3. L'air : réellement non privatisable ?
Privatiser l'air : n'est-ce pas impensable ! Oui, parce qu'on est en présence à la fois de la non-exclusion et de la non rivalité. En revanche, si des effets de congestion surviennent, l'air devient, au mois partiellement, privatisable.
La pollution n'est effet que le reflet d'un effet de congestion : l'air non pollué deviendrait insuffisant pour tous (au moins dans certaines zones du territoire). Il est possible alors pour une entreprise privée de produire et d'installer des bornes de distribution d'air pur et de faire payer les utilisateurs. Ces bornes existent déjà à Tokyo. Une partie de l'air serait alors privatisée...
Un étudiant à qui la question a été posée a imaginé un scénario intéressant : "On peut imaginer un système identique aux conduites de gaz qui amènerait l'air dans notre maison. Il suffirait de mettre la maison en surpression, d'injecter l'air pur et le tour serait joué. J'entends déjà les slogans publicitaires sur les ondes hertziennes vantant les bienfaits de l'air pur. On pourrait même envisager de pouvoir livrer de l'air en fonction des désirs des consommateurs. Par exemple de l'air senteur sous-bois, de l'air senteur marine... Mais, vous allez me dire, comment se ferait le paiement ? Et bien de la même façon que le gaz, nous aurions un compteur enregistrant les mètres cubes consommés. Cette solution répond en tout point aux critères pour une privatisation."
Mais imaginons que l'air reste pur et en quantité suffisante (pas d'effet d'encombrement et donc maintien total de la propriété de non rivalité). Peut-on empêcher la non-exclusion et donc peut-on privatiser la consommation d'air ? Le problème est que si l'on empêche un individu de respirer, on le tue ! Donc, l'air (plus exactement la consommation d'air) ne peut faire l'objet d'une non-exclusion et d'un paiement par celui qui respire. Et ne peut donc faire l'objet d'une privatisation.
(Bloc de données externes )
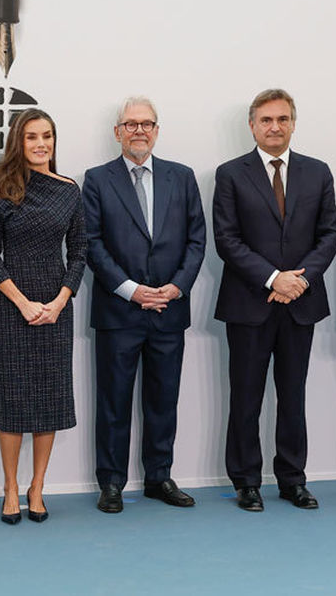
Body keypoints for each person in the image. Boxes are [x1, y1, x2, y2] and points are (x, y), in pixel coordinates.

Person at [213, 88, 336, 512]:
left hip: (300, 303)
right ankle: (246, 481)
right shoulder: (231, 173)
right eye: (266, 120)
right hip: (251, 301)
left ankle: (292, 479)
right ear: (252, 125)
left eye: (282, 119)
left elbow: (330, 234)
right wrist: (272, 278)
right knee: (245, 396)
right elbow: (227, 239)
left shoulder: (317, 172)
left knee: (293, 395)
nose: (274, 127)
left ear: (293, 123)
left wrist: (299, 281)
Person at [82, 97, 205, 514]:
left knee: (163, 399)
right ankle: (112, 482)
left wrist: (176, 287)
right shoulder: (97, 180)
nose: (139, 130)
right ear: (117, 131)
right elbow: (92, 243)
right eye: (130, 124)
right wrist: (130, 289)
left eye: (147, 123)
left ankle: (158, 477)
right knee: (114, 402)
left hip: (169, 310)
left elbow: (196, 240)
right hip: (120, 312)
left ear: (157, 130)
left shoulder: (182, 177)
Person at [0, 108, 87, 524]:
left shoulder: (69, 190)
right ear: (17, 143)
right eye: (31, 137)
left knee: (50, 402)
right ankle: (10, 487)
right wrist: (22, 303)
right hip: (13, 308)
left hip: (56, 308)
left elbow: (80, 252)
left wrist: (59, 301)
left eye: (47, 136)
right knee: (13, 402)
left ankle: (37, 487)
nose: (41, 144)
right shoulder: (0, 189)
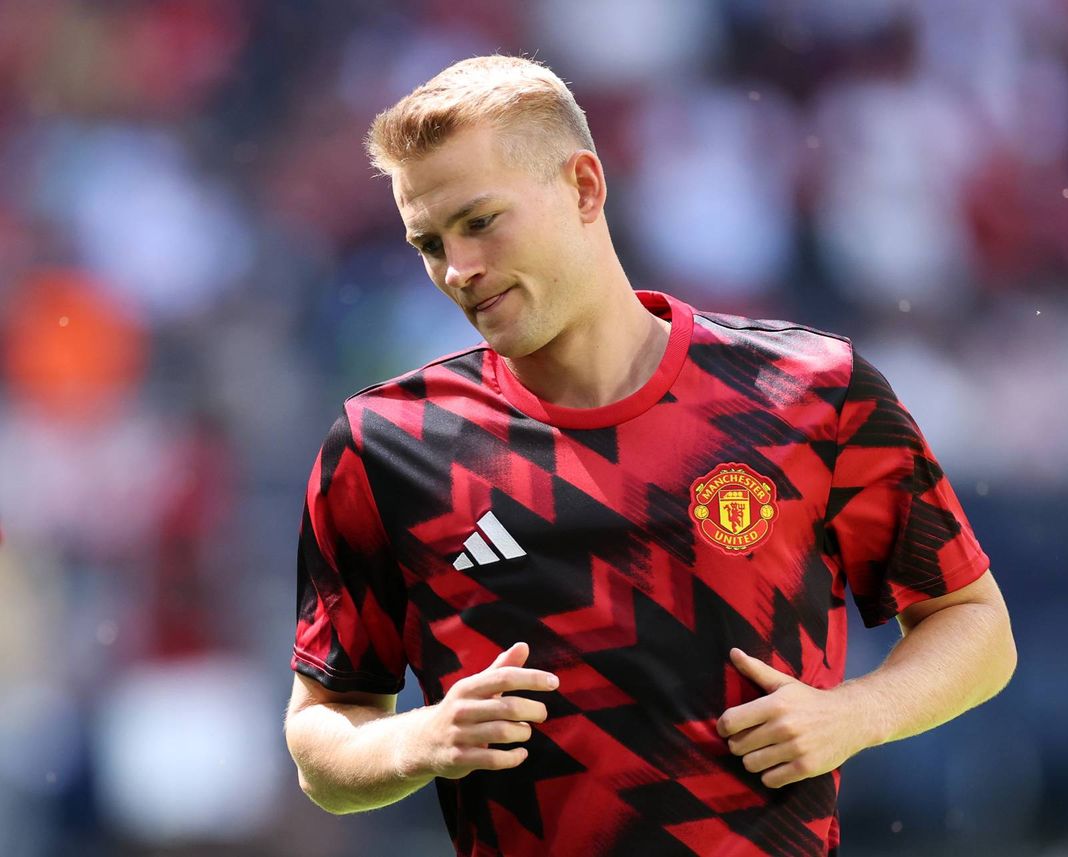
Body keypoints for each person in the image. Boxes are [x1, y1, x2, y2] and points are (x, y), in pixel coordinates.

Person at [283, 54, 1017, 857]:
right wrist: (419, 740)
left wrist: (858, 714)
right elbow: (322, 730)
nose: (457, 269)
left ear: (585, 187)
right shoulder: (387, 444)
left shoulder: (810, 389)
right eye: (429, 242)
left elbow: (975, 625)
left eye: (480, 221)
Ce n'est donc pas parce que l'air est un bien ou une ressource naturelle, un bien vital qu'il n'est a priori pas privatisable. C'est parce qu'il est présent partout (pas de coûts d'acheminement comme l'eau), en accès complètement libre, qu'il ne peut faire l'objet d'une exclusion de consommation.
Revenons à l'analogie avec la terre : comme l'air, c'est une ressource naturelle, un bien vital pour vivre et qui appartiendrait à l'humanité. Et pourtant ! Parce qu'il est possible de mettre des clôtures, la terre est privatisable et, d'ailleurs, est en grande partie privatisée depuis des siècles.
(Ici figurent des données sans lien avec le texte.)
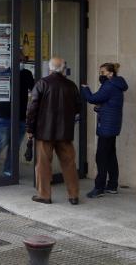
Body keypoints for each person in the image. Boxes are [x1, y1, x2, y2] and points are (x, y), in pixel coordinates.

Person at [26, 57, 81, 205]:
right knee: (69, 164)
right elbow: (78, 108)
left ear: (49, 68)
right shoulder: (71, 85)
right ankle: (74, 196)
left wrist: (30, 129)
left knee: (43, 165)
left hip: (45, 132)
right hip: (65, 133)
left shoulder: (42, 83)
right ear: (63, 69)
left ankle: (44, 195)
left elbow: (32, 109)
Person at [81, 63, 128, 198]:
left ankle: (99, 188)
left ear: (110, 73)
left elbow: (92, 98)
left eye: (102, 72)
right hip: (112, 125)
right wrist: (100, 108)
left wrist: (85, 89)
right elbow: (110, 104)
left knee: (101, 157)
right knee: (111, 155)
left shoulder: (109, 85)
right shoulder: (117, 85)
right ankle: (112, 185)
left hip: (107, 127)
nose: (100, 75)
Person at [0, 52, 35, 176]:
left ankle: (8, 171)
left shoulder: (26, 74)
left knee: (14, 146)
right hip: (3, 115)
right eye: (19, 60)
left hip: (20, 116)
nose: (22, 62)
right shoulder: (4, 73)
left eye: (23, 60)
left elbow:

On vient de dire que l'air n'est a priori pas privatisable. Même si l'air reste non pollué, on peut imaginer des cas où il peut être privatisé. Imaginez que respirer de l'air pur devienne une mode de consommation dans nos sociétés... Vous pourriez créer une entreprise proposant aux consommateurs de passer quelques jours dans un village de vacances, là où l'air est réputé particulièrement pur et aux effets bénéfiques pour la santé (en haute montagne par exemple). Et vous pourriez demander à l'Etat ou à la collectivité locale, propriétaire de ce lieu, l'autorisation de construire ce village de vacances moyennant le paiement de loyers correspondant à la location du lieu (ou en achetant ce lieu). Est-on vraiment très loin de cette situation ?
Cette question avait pour but d'éclairer le débat sur les justifications des privatisations et des nationalisations. Hormis les biens ou services qui possèdent les qualités de non-exclusion et de non rivalité et sans effet de congestion (et vous verrez maintenant qu'ils sont peu nombreux) tout est privatisable (comme tout est nationalisable).
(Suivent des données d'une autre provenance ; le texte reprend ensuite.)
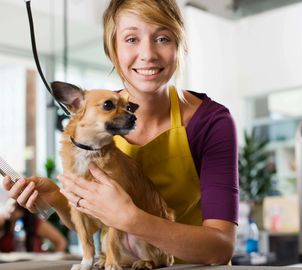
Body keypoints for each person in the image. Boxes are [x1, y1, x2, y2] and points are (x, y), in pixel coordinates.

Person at [3, 0, 238, 264]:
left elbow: (220, 248)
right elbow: (96, 224)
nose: (148, 54)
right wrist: (57, 199)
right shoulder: (94, 118)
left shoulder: (210, 121)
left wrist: (132, 219)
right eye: (131, 39)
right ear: (111, 48)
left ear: (179, 46)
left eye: (162, 38)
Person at [0, 202, 67, 252]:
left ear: (25, 212)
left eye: (18, 208)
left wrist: (53, 263)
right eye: (11, 204)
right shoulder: (2, 221)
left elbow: (60, 241)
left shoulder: (35, 224)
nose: (11, 210)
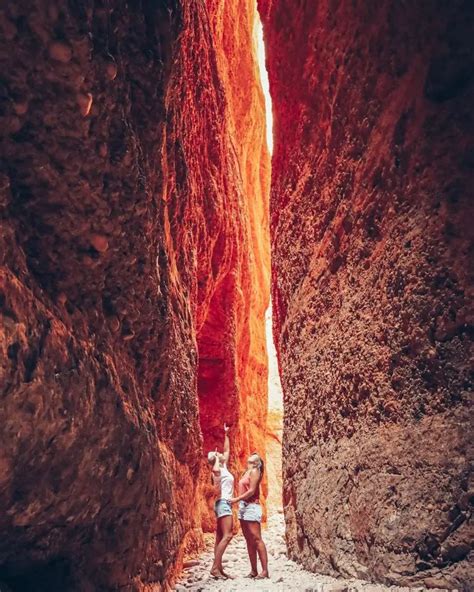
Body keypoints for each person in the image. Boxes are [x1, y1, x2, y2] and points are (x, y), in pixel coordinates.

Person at [230, 452, 269, 579]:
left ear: (257, 463)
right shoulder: (247, 471)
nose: (249, 461)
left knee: (257, 539)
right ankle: (253, 571)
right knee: (249, 540)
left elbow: (252, 491)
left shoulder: (255, 471)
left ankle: (264, 571)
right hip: (243, 507)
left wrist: (236, 499)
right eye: (249, 460)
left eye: (252, 460)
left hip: (252, 507)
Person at [207, 423, 234, 579]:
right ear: (215, 459)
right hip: (224, 503)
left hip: (221, 504)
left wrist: (226, 434)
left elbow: (227, 450)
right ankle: (215, 569)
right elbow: (215, 469)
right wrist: (216, 458)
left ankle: (218, 567)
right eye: (217, 455)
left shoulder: (223, 468)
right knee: (228, 535)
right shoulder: (217, 471)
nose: (221, 454)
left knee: (219, 536)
Autrement dit, il n'y a pas de secteur d'activité, de produit ou service, qui relève obligatoirement du secteur public ou du secteur privé. Tout dépend des valeurs philosophiques ou morales qui existent dans une société à un moment donné. L'importance d'un secteur public – et du poids des impôts – dans une société n'est que le reflet de l'importance que cette société attache aux notions d'intérêt général, d'égalité, de solidarité.